> [Stated task]
Turn the lines of the records that run from the line containing "phylum: Chordata" through the line containing "common name: Caspian tern" into a JSON list of strings, one string per line, both ends included. Leave out any blank lines.

> [Available data]
## START

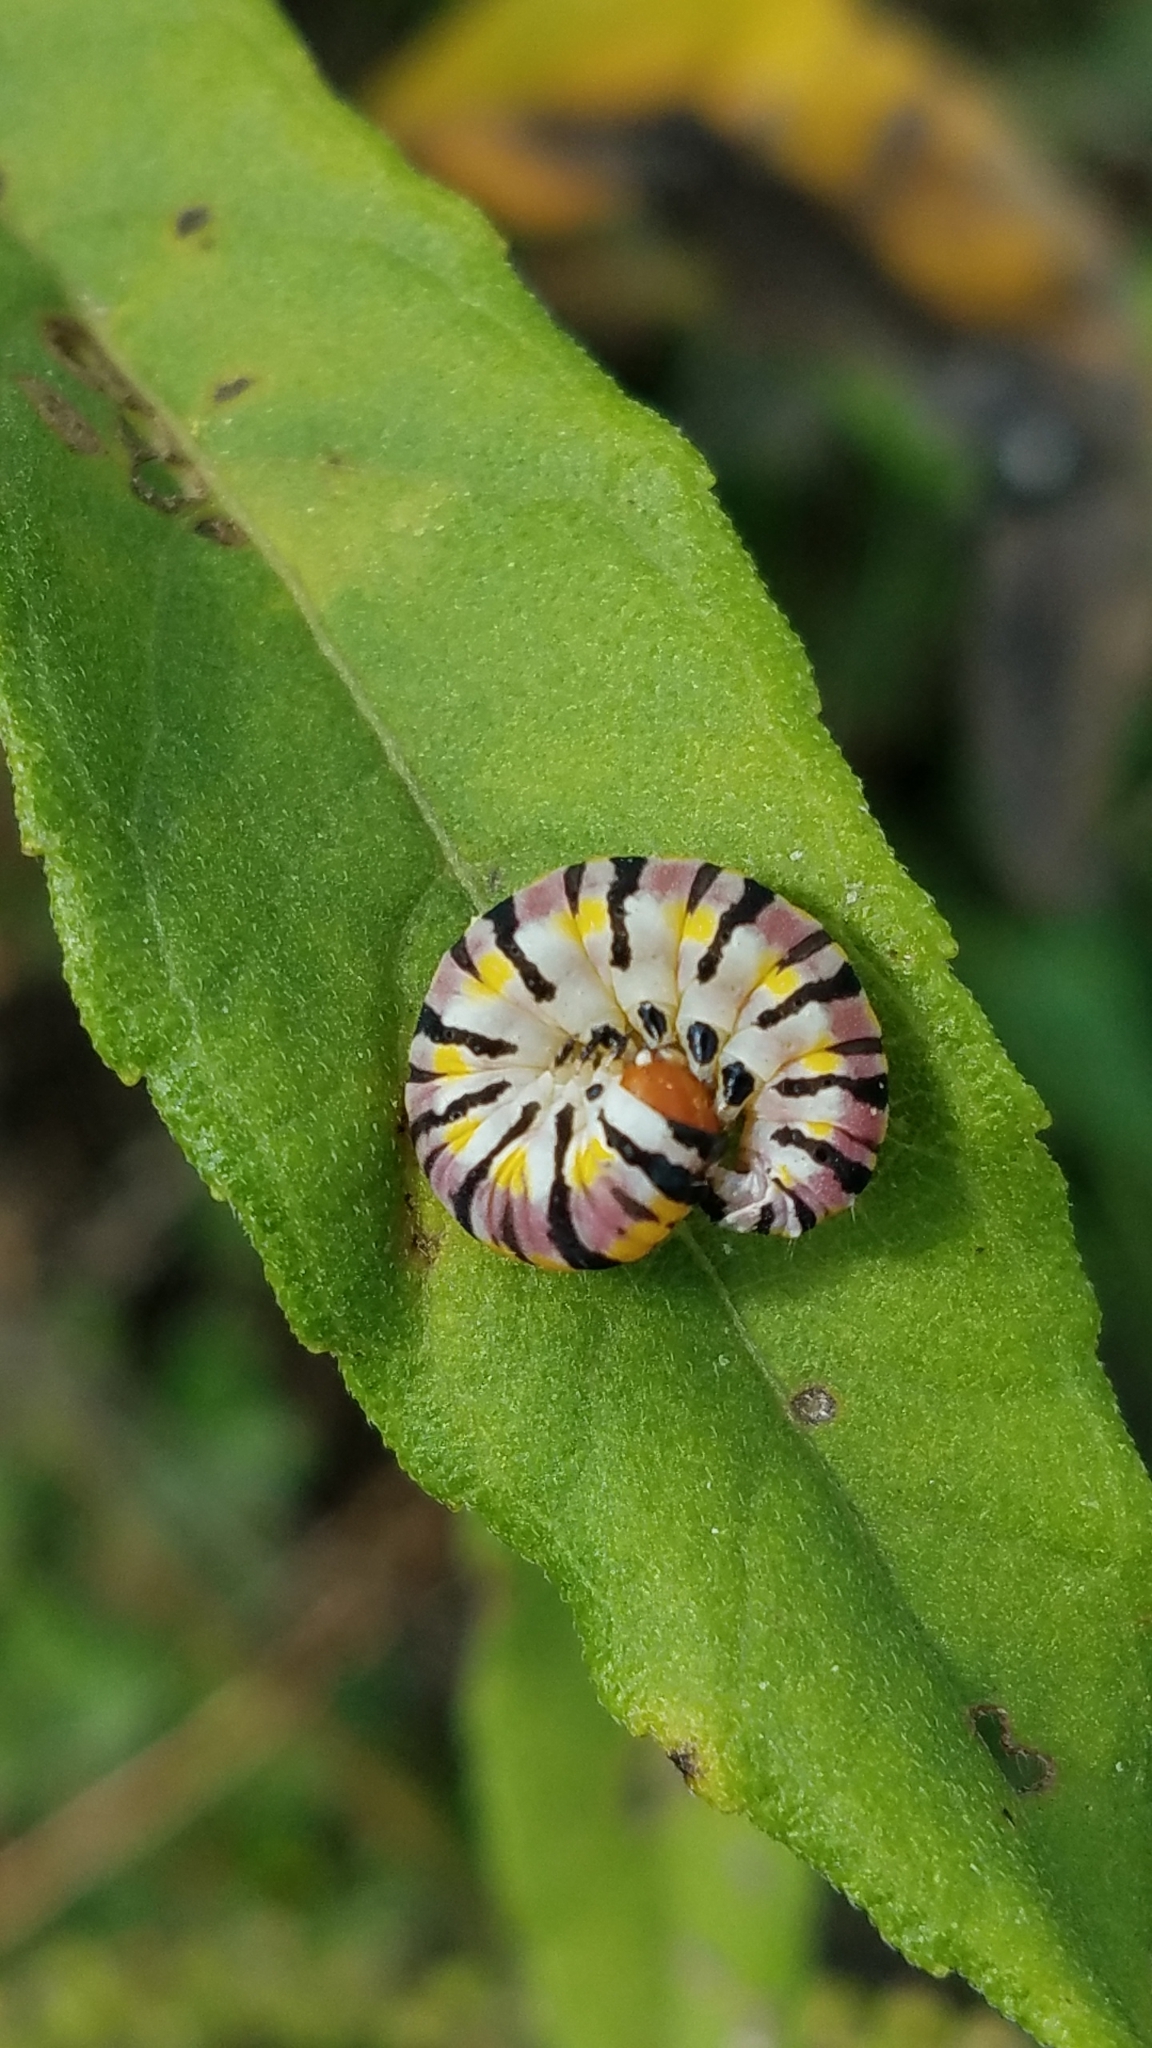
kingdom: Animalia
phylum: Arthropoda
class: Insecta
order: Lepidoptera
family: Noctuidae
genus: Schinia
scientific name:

## END
## START

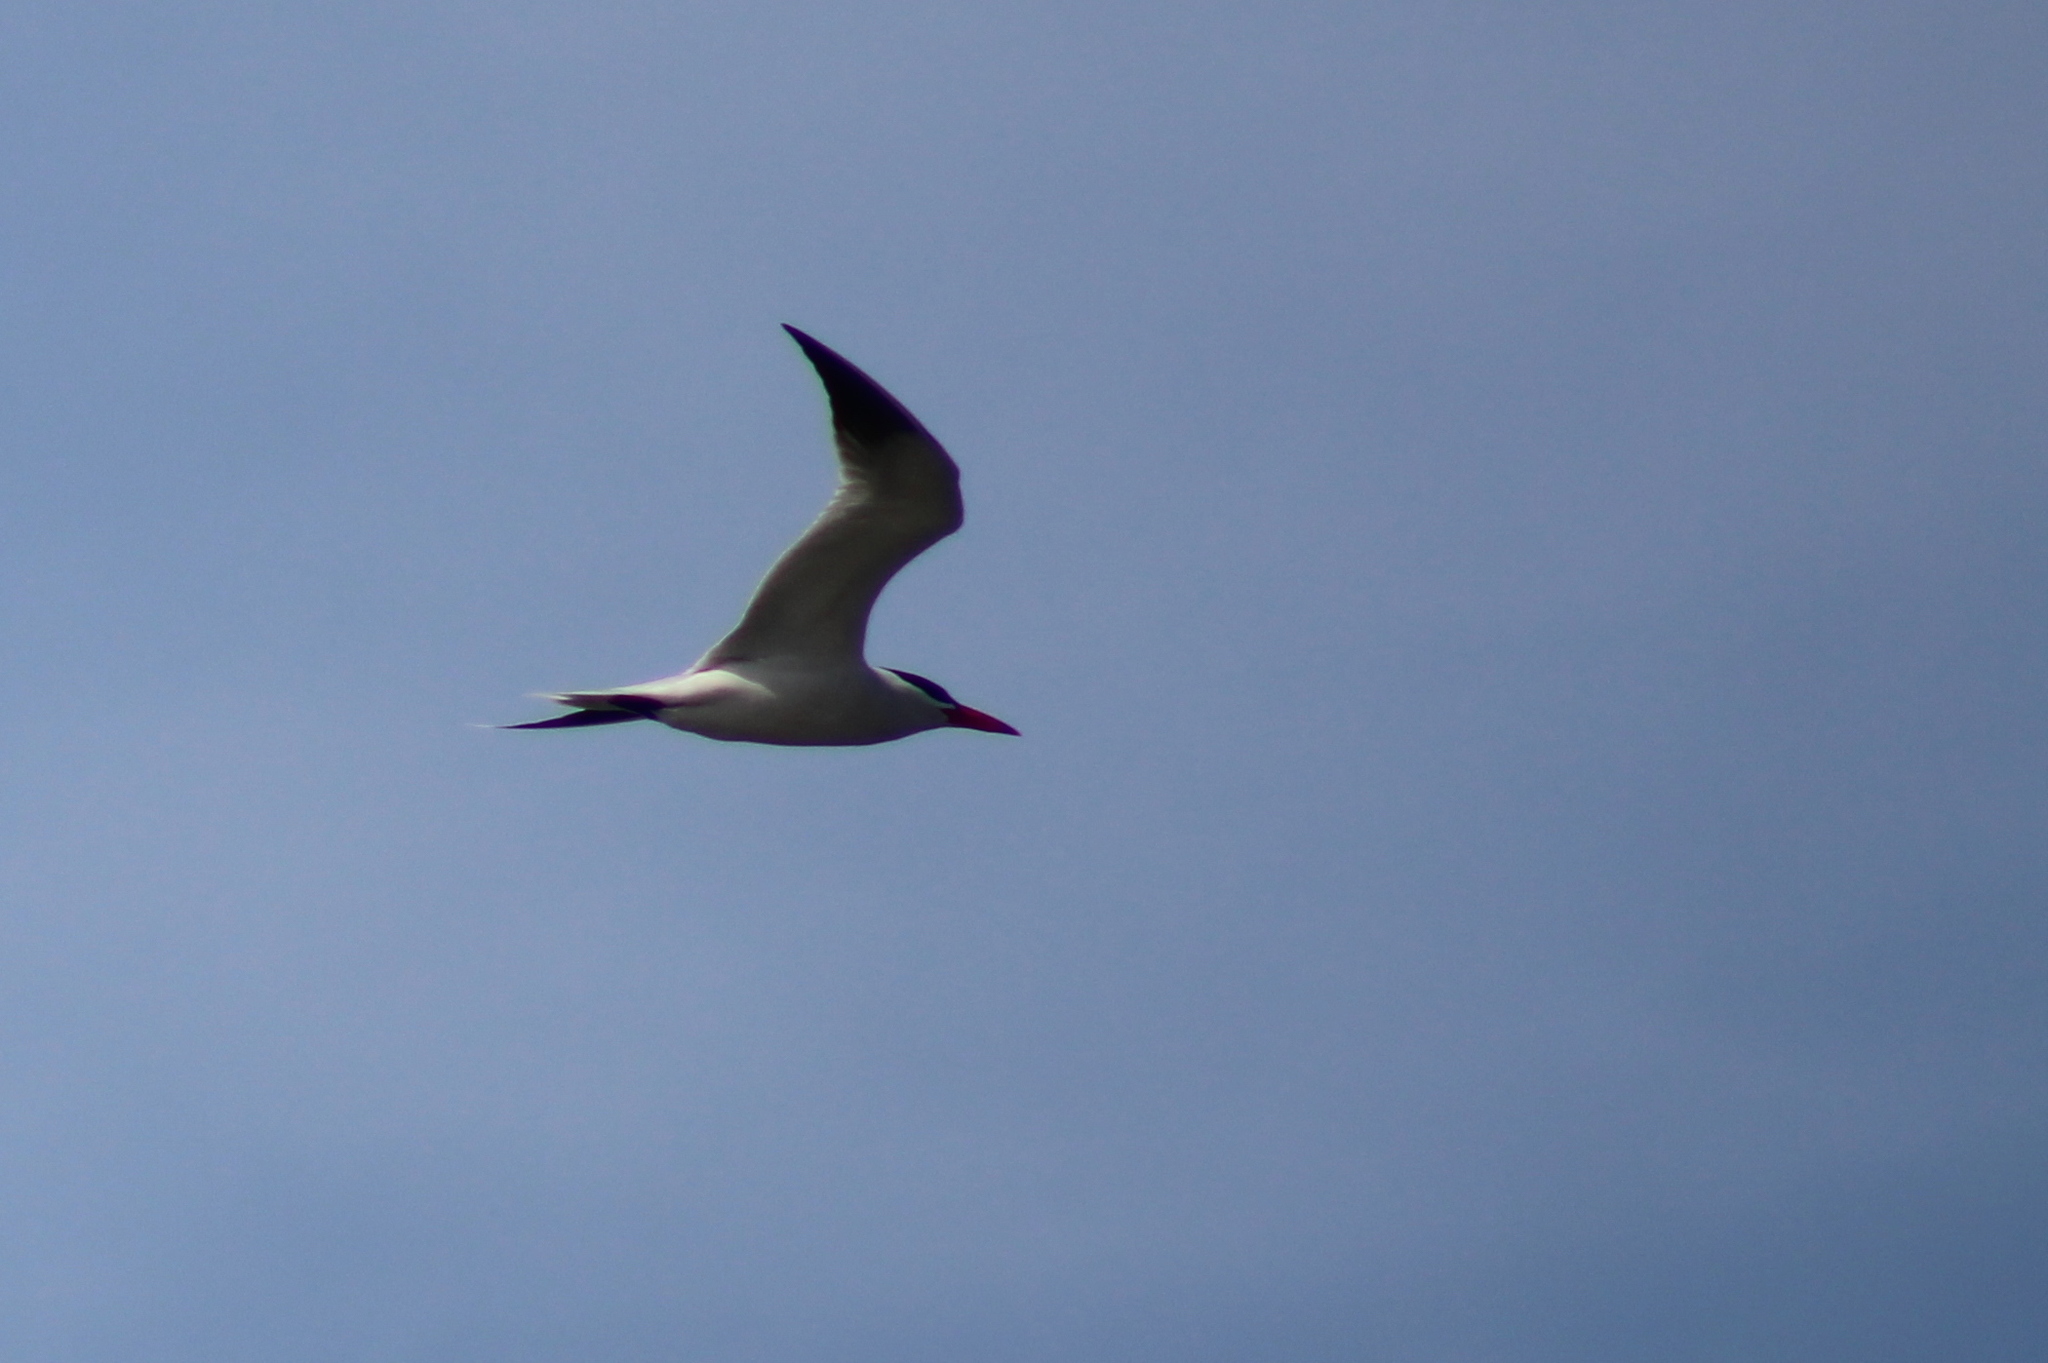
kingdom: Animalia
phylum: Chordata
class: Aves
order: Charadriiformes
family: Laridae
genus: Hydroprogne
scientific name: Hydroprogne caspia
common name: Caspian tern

## END

> [The result]
[
  "phylum: Chordata",
  "class: Aves",
  "order: Charadriiformes",
  "family: Laridae",
  "genus: Hydroprogne",
  "scientific name: Hydroprogne caspia",
  "common name: Caspian tern"
]